L'Américaine, qui touche alors le fond sportivement, apprend à s'ouvrir sur ses tourments personnels: "depuis ma suspension, les gens voient mon côté humain, ma chair à vif", dit-elle.
"Je suis à la fois mature et immature. Parfois je suis de bonne humeur, parfois je suis toxique. Merci de me corriger de façon RESPECTUEUSE", écrit encore sur les réseaux sociaux celle qui estime que son "plus grand obstacle" est de "rester stable".
"Parfois je flanche parce que je n'arrive pas à gérer tout ce qui m'arrive."
- "Jeune fille noire de Dallas" -
Avec sa notoriété et son titre mondial conquis en 2023, la flamboyante jeune femme fait la fierté des banlieues sud de Dallas, à grande majorité afro-américaine.
L'an passé, le district scolaire renomme la piste de ses débuts à son nom lors d'une émouvante cérémonie, à l'occasion de laquelle la sprinteuse glisse des conseils aux jeunes athlètes qui rêvent de suivre ses foulées.
"La vie ne s'arrête pas ici, il y a tant à découvrir. J'ai été moi aussi une jeune fille noire du sud de Dallas.
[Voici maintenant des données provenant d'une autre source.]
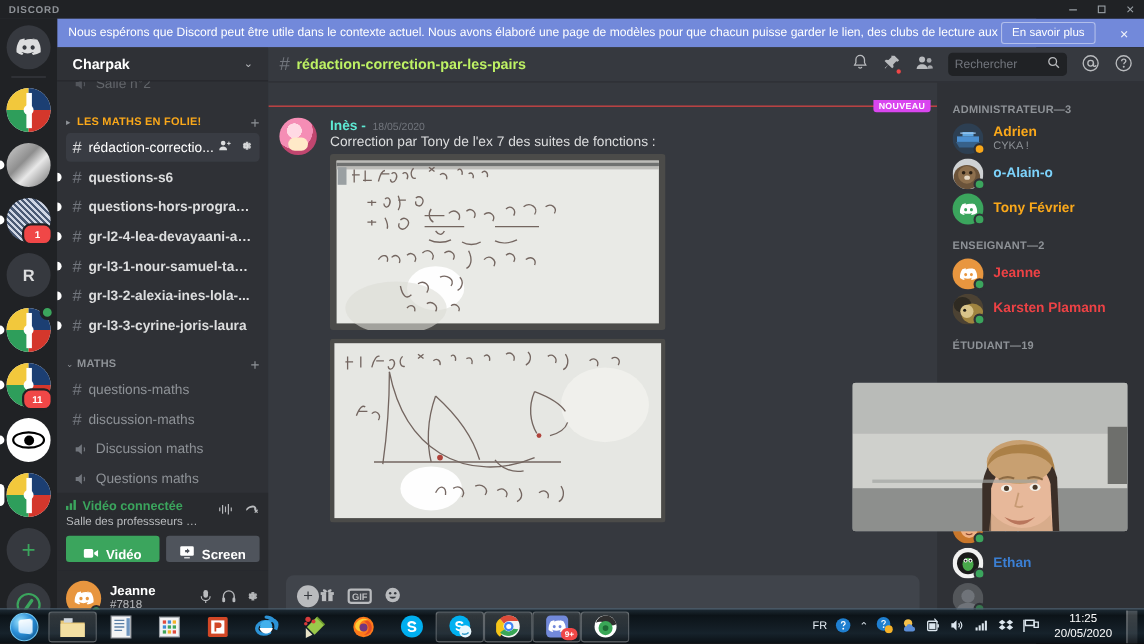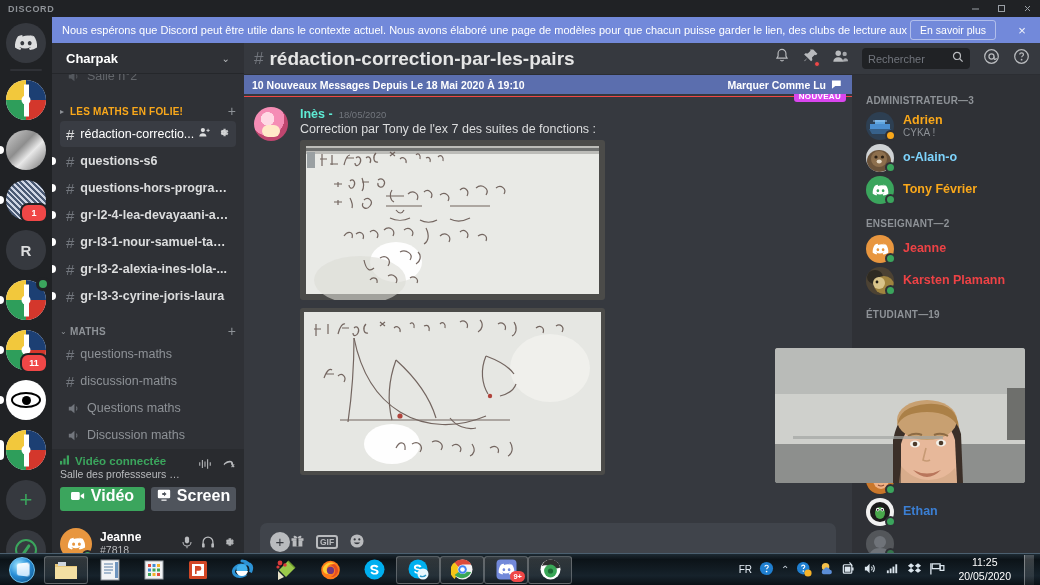--- a/index.html
+++ b/index.html
@@ -72,39 +72,39 @@
   .spk { margin-right:6px; color:#72767d; display:flex; }
 
   
   .voice-panel { position:absolute; left:0; bottom:49px; width:192px; background:#292b2f; padding:6px 8px 8px 8px; }
   .vc-top { display:flex; align-items:flex-start; }
   .vc-info { flex:1; }
   .vc-title { color:#3ba55d; font-size:11.5px; font-weight:bold; display:flex; align-items:center; gap:4px; }
   .vc-sub { color:#b9bbbe; font-size:10.5px; margin-top:1px; white-space:nowrap; overflow:hidden; text-overflow:ellipsis; max-width:120px; }
   .vc-icons { display:flex; gap:9px; color:#b9bbbe; padding-top:2px; }
   .vc-btns { display:flex; gap:6px; margin-top:7px; }
-  .vc-btn { flex:1; height:24px; border-radius:3px; display:flex; align-items:flex-start; justify-content:center; gap:6px; font-size:16px; color:#fff; font-weight:600; cursor:pointer; }
+  .vc-btn { flex:1; height:24px; border-radius:3px; display:flex; align-items:flex-end; justify-content:center; gap:6px; font-size:12px; color:#fff; font-weight:600; cursor:pointer; }
   .vc-btn.green { background:#3ba55d; }
   .vc-btn.grey { background:#4f545c; }
 
   
   .user-panel { position:absolute; left:0; bottom:0; width:192px; height:49px; background:#292b2f; display:flex; align-items:center; padding:0 8px; }
   .u-av { width:32px; height:32px; border-radius:50%; background:#e8963f; position:relative; display:flex; align-items:center; justify-content:center; }
   .u-av .st { position:absolute; right:-1px; bottom:-1px; width:11px; height:11px; border-radius:50%; background:#3ba55d; border:2px solid #292b2f; }
   .u-meta { margin-left:8px; flex:1; line-height:1.15; }
   .u-name { font-size:12px; font-weight:bold; color:#fff; }
   .u-tag { font-size:10.5px; color:#b9bbbe; }
   .u-icons { display:flex; gap:7px; color:#b9bbbe; }
 
   
   .chat { position:absolute; left:244px; top:43px; width:796px; height:525px; background:#36393f; }
   .chat-header { height:32px; display:flex; align-items:center; padding:0 10px; border-bottom:1px solid #2c2e33; }
   .ch-hash { color:#72767d; font-size:17px; margin-right:6px; }
-  .ch-title { color:#e5e5e5; font-size:19px; font-weight:bold; }
-  .ch-tools { margin-left:auto; display:flex; align-items:flex-start; gap:13px; color:#b9bbbe; }
+  .ch-title { color:#bef264; font-size:13px; font-weight:bold; }
+  .ch-tools { margin-left:auto; display:flex; align-items:center; gap:13px; color:#b9bbbe; }
   .searchbox { width:108px; height:21px; background:#202225; border-radius:4px; display:flex; align-items:center; padding:0 6px; }
   .searchbox input { background:transparent; border:0; outline:0; color:#dcddde; font-size:11px; width:100%; font-family:inherit; }
   .searchbox input::placeholder { color:#72767d; }
 
   
   .unread-bar { position:absolute; left:0; top:32px; width:608px; height:19px; background:#5b6eae; display:flex; align-items:center; padding:0 8px; z-index:6; }
   .unread-left { color:#fff; font-size:10.5px; font-weight:600; }
   .unread-right { margin-left:auto; color:#fff; font-size:10.5px; font-weight:bold; display:flex; align-items:center; gap:5px; }
 
   .msgs { position:absolute; left:0; top:32px; width:608px; height:calc(525px - 32px - 52px); overflow:hidden; }
@@ -361,30 +361,30 @@
         <span class="hash">#</span>
         <span class="cname">discussion-maths</span>
       </div>
       <div class="chan">
         <span class="spk">
           <svg width="15" height="15" viewBox="0 0 16 16">
               <path d="M9 3L5.5 6H3v4h2.5L9 13V3z" fill="#72767d"></path>
               <path d="M11 6c.8.8.8 3.2 0 4" stroke="#72767d" stroke-width="1.1" fill="none"></path>
             </svg>
         </span>
-        <span class="cname">Questions maths</span>
+        <span class="cname">Discussion maths</span>
       </div>
       <div class="chan">
         <span class="spk">
           <svg width="15" height="15" viewBox="0 0 16 16">
               <path d="M9 3L5.5 6H3v4h2.5L9 13V3z" fill="#72767d"></path>
               <path d="M11 6c.8.8.8 3.2 0 4" stroke="#72767d" stroke-width="1.1" fill="none"></path>
             </svg>
         </span>
-        <span class="cname">Discussion maths</span>
+        <span class="cname">Questions maths</span>
       </div>
     </div>
 
     <div class="voice-panel">
       <div class="vc-top">
         <div class="vc-info">
           <div class="vc-title">
             <span>
               <svg width="11" height="10" viewBox="0 0 12 10">
                   <rect x="0" y="6" width="2.4" height="4" fill="#3ba55d"></rect>
@@ -514,29 +514,20 @@
         <span>
           <svg width="17" height="17" viewBox="0 0 18 18">
               <circle cx="9" cy="9" r="7.2" fill="none" stroke="#b9bbbe" stroke-width="1.3"></circle>
               <path d="M7.1 7c0-1.1.9-1.9 2-1.9s2 .8 2 1.8c0 1.5-1.9 1.4-1.9 3" fill="none" stroke="#b9bbbe" stroke-width="1.3"></path>
               <circle cx="9.1" cy="12.4" r=".95" fill="#b9bbbe"></circle>
             </svg>
         </span>
       </div>
     </div>
 
-    <div class="unread-bar">
-      <span class="unread-left">10 Nouveaux Messages Depuis Le 18 Mai 2020 À 19:10</span>
-      <span class="unread-right">
-        <span>Marquer Comme Lu</span>
-        <svg width="13" height="12" viewBox="0 0 14 13">
-            <path d="M1 1.5h9.5v6.2H4.6L1 10.6z" fill="#fff"></path>
-          </svg>
-      </span>
-    </div>
 
     <div class="msgs">
       <div class="new-divider">
         <div class="line"></div>
         <div class="tag">NOUVEAU</div>
       </div>
 
       <div class="msg">
         <div class="m-av"></div>
         <div class="m-body">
Je veux que vous croyez en vous, que vous sachiez que tout est possible."
Sha'Carri Richardson se définit "comme une personne noire avant d'être une athlète". "Hors de la piste, je vis des choses comme les autres femmes, comme les autres noirs en vivent", explique au magazine Teen Vogue celle qui dit s'inspirer des légendes afro-américaines du sprint Wilma Rudolph et Florence Griffith-Joyner.
Sans le revendiquer, Sha'Carri incarne ainsi le "féminisme noir", estime pour l'AFP la docteure en sociologie Letisha Brown, de l'Université de Cincinnati, elle-même militante.
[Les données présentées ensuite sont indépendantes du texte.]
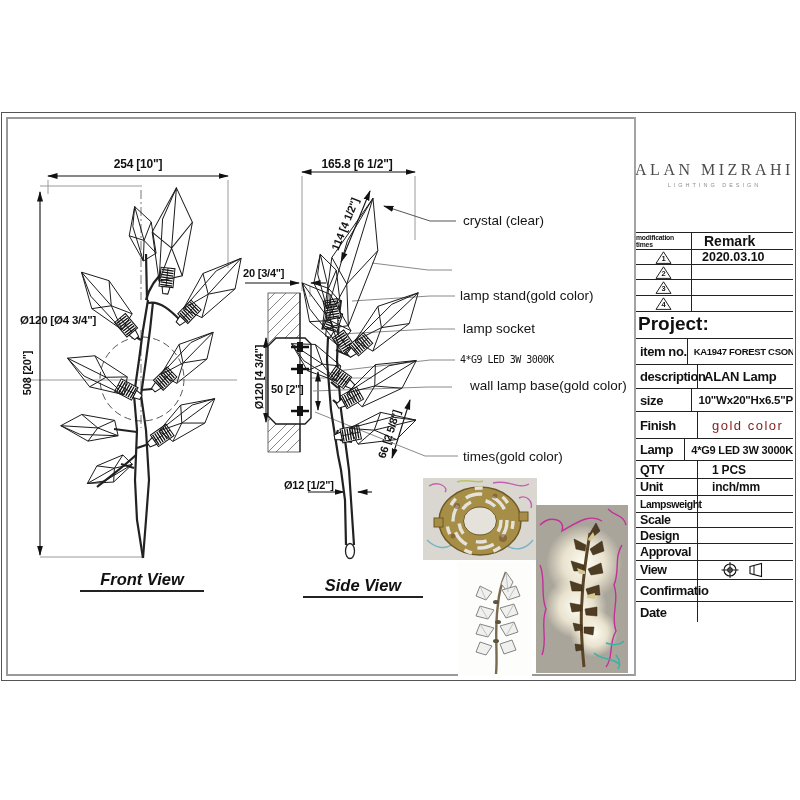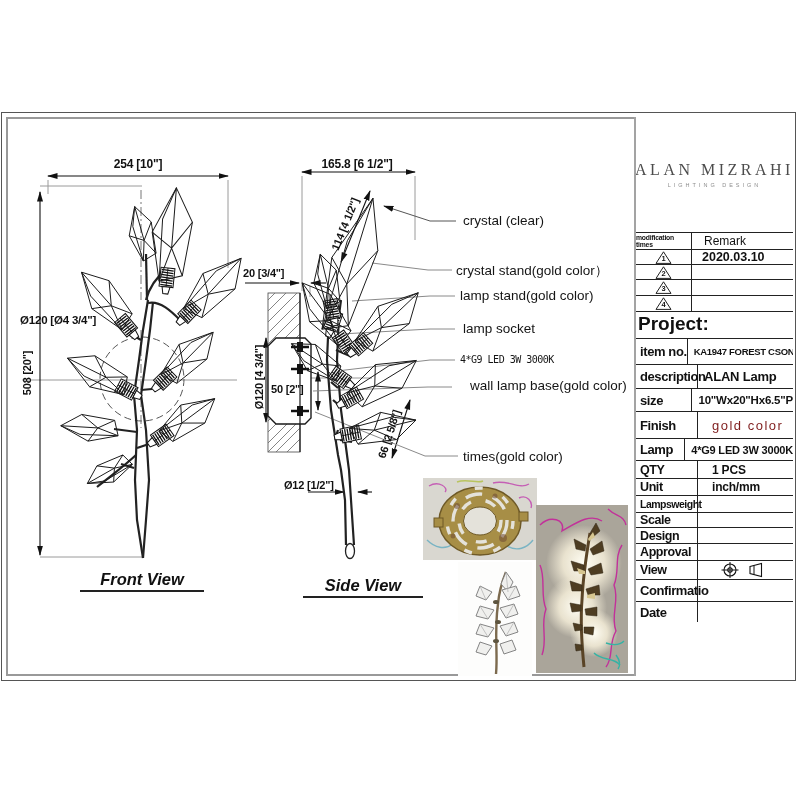--- a/index.html
+++ b/index.html
@@ -22,21 +22,21 @@
   #tb{position:absolute;left:634px;top:117px;width:159px;height:559px;border-left:2px solid #a3a3a3;box-sizing:border-box;background:#fff;}
   .tbrow{position:relative;border-top:1.3px solid #222;box-sizing:border-box;overflow:hidden;}
   #tb-logo{height:115px;border-top:none;display:flex;flex-direction:column;align-items:center;justify-content:center;}
   #brand-name{font-family:"Liberation Serif",serif;font-size:16px;letter-spacing:3.5px;color:#4c4c4c;white-space:nowrap;}
   #brand-tagline{font-size:5.5px;letter-spacing:3px;color:#8e8e8e;margin-top:3px;white-space:nowrap;}
   .split{display:flex;height:100%;}
   .mod-l{width:56px;border-right:1.2px solid #222;box-sizing:border-box;display:flex;align-items:center;justify-content:center;}
   .mod-r{flex:1;display:flex;align-items:center;padding-left:12px;box-sizing:border-box;}
   #mod-head{height:17px;}
   #mod-head .mod-l{font-size:6.8px;font-weight:bold;letter-spacing:-0.2px;}
-  #mod-head .mod-r{font-size:12px;font-weight:normal;}
+  #mod-head .mod-r{font-size:14px;font-weight:bold;}
   .modrow{height:15px;}
   .modrow.h16{height:16px;}
   .modrow .mod-r{font-size:12.5px;font-weight:bold;padding-left:10px;}
   .tri{position:relative;width:17px;height:13px;display:inline-block;}
   .tri svg{position:absolute;left:0;top:0;}
   .tri i{position:absolute;left:0;top:3px;width:100%;text-align:center;font-style:normal;font-size:7.5px;font-weight:bold;line-height:10px;}
   #proj-row{height:27px;font-size:19px;font-weight:bold;padding:1px 0 0 2px;}
   #area-row{height:36px;font-size:15px;font-weight:bold;padding:3px 0 0 5px;}
   .spec{display:flex;}
   .spec .l{width:62px;border-right:1.2px solid #222;box-sizing:border-box;display:flex;align-items:center;
@@ -289,21 +289,20 @@
   <div class="dim big c" style="left:287px;top:157px;width:140px;">165.8 [6 1/2"]</div>
   <div class="dim c rot" style="left:305px;top:218px;width:80px;transform:rotate(-68deg);">114 [4 1/2"]</div>
   <div class="dim" style="left:243px;top:267px;">20 [3/4"]</div>
   <div class="dim c rot" style="left:219px;top:371px;width:80px;transform:rotate(-90deg);">Ø120 [4 3/4"]</div>
   <div class="dim" style="left:271px;top:383px;">50 [2"]</div>
   <div class="dim c rot" style="left:349px;top:428px;width:80px;transform:rotate(-72deg);">66 [2 5/8"]</div>
   <div class="dim" style="left:284px;top:479px;">Ø12 [1/2"]</div>
   <div class="vlabel" style="left:303px;top:576px;width:114px;">Side View</div>
 
   <div class="callout" style="left:463px;top:213px;">crystal (clear)</div>
-  <div class="callout" style="left:456px;top:262px;">crystal stand(gold color）</div>
   <div class="callout" style="left:460px;top:288px;">lamp stand(gold color)</div>
   <div class="callout" style="left:463px;top:321px;">lamp socket</div>
   <div class="callout small" style="left:460px;top:354px;">4*G9 LED 3W 3000K</div>
   <div class="callout" style="left:462px;top:378px;margin-left:8px;">wall lamp base(gold color)</div>
   <div class="callout" style="left:463px;top:449px;">times(gold color)</div>
 
   <div id="tb">
     <div class="tbrow" id="tb-logo">
       <div id="brand-name">ALAN MIZRAHI</div>
       <div id="brand-tagline">LIGHTING DESIGN</div>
A Dallas, sa marraine voit en elle une personnalité "solaire", "franche mais très sociable", derrière un masque de défiance principalement destiné aux médias.
"Son histoire montre que l'on peut survivre à tout", ajoute Mme Cross, qui entraîne au quotidien des jeunes Texanes qui se rêvent sur la scène olympique, telle Sha'Carri.